▶ **WHAT IS REQUIRED**
Copy out the lines of all the records below, putting "Lihat detail" wherever "Baca selengkapnya" appears and changing nothing else. Don't include the pictures in your answer.
*** Opening PROVIDED DATA ***
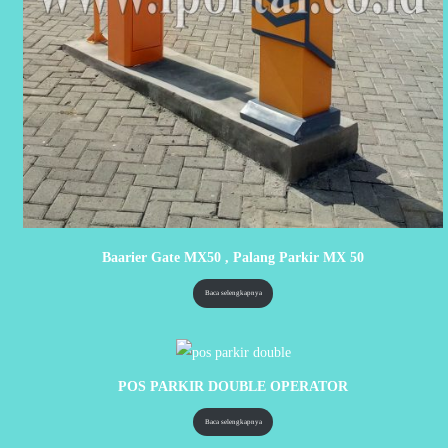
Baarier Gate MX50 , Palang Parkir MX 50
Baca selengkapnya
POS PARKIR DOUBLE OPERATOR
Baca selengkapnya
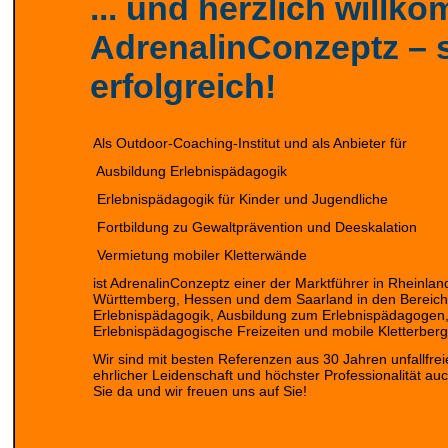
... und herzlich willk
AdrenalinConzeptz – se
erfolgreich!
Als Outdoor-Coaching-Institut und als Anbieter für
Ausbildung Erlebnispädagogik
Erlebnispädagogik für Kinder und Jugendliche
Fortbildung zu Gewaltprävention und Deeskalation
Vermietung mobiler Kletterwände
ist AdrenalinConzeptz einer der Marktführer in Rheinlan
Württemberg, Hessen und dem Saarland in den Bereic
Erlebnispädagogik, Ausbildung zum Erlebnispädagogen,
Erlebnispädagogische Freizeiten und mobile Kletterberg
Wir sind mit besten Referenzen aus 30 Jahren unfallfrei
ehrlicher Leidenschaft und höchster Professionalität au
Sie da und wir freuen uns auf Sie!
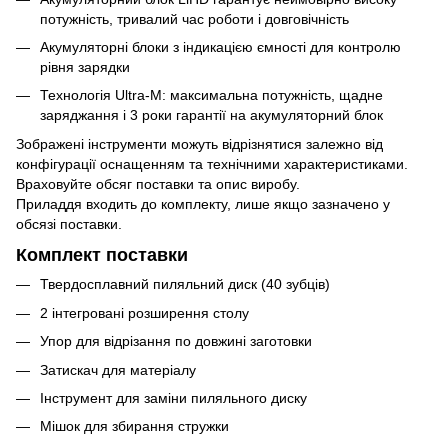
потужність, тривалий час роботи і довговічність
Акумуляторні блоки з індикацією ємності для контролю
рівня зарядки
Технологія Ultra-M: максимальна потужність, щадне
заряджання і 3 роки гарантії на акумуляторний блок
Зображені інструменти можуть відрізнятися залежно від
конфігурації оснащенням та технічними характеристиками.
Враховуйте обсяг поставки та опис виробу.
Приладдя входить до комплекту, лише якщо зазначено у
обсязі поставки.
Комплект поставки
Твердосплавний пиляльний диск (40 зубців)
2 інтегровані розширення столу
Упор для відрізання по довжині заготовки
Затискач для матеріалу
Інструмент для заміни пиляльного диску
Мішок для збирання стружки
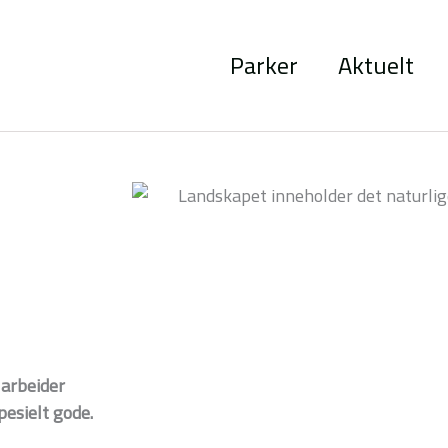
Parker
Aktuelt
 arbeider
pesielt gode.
*** Closing PROVIDED DATA ***
▶ **YOUR RESPONSE**
Baarier Gate MX50 , Palang Parkir MX 50
Lihat detail
POS PARKIR DOUBLE OPERATOR
Lihat detail
... und herzlich willk
AdrenalinConzeptz – se
erfolgreich!
Als Outdoor-Coaching-Institut und als Anbieter für
Ausbildung Erlebnispädagogik
Erlebnispädagogik für Kinder und Jugendliche
Fortbildung zu Gewaltprävention und Deeskalation
Vermietung mobiler Kletterwände
ist AdrenalinConzeptz einer der Marktführer in Rheinlan
Württemberg, Hessen und dem Saarland in den Bereic
Erlebnispädagogik, Ausbildung zum Erlebnispädagogen,
Erlebnispädagogische Freizeiten und mobile Kletterberg
Wir sind mit besten Referenzen aus 30 Jahren unfallfrei
ehrlicher Leidenschaft und höchster Professionalität au
Sie da und wir freuen uns auf Sie!
потужність, тривалий час роботи і довговічність
Акумуляторні блоки з індикацією ємності для контролю
рівня зарядки
Технологія Ultra-M: максимальна потужність, щадне
заряджання і 3 роки гарантії на акумуляторний блок
Зображені інструменти можуть відрізнятися залежно від
конфігурації оснащенням та технічними характеристиками.
Враховуйте обсяг поставки та опис виробу.
Приладдя входить до комплекту, лише якщо зазначено у
обсязі поставки.
Комплект поставки
Твердосплавний пиляльний диск (40 зубців)
2 інтегровані розширення столу
Упор для відрізання по довжині заготовки
Затискач для матеріалу
Інструмент для заміни пиляльного диску
Мішок для збирання стружки
Parker
Aktuelt
 arbeider
pesielt gode.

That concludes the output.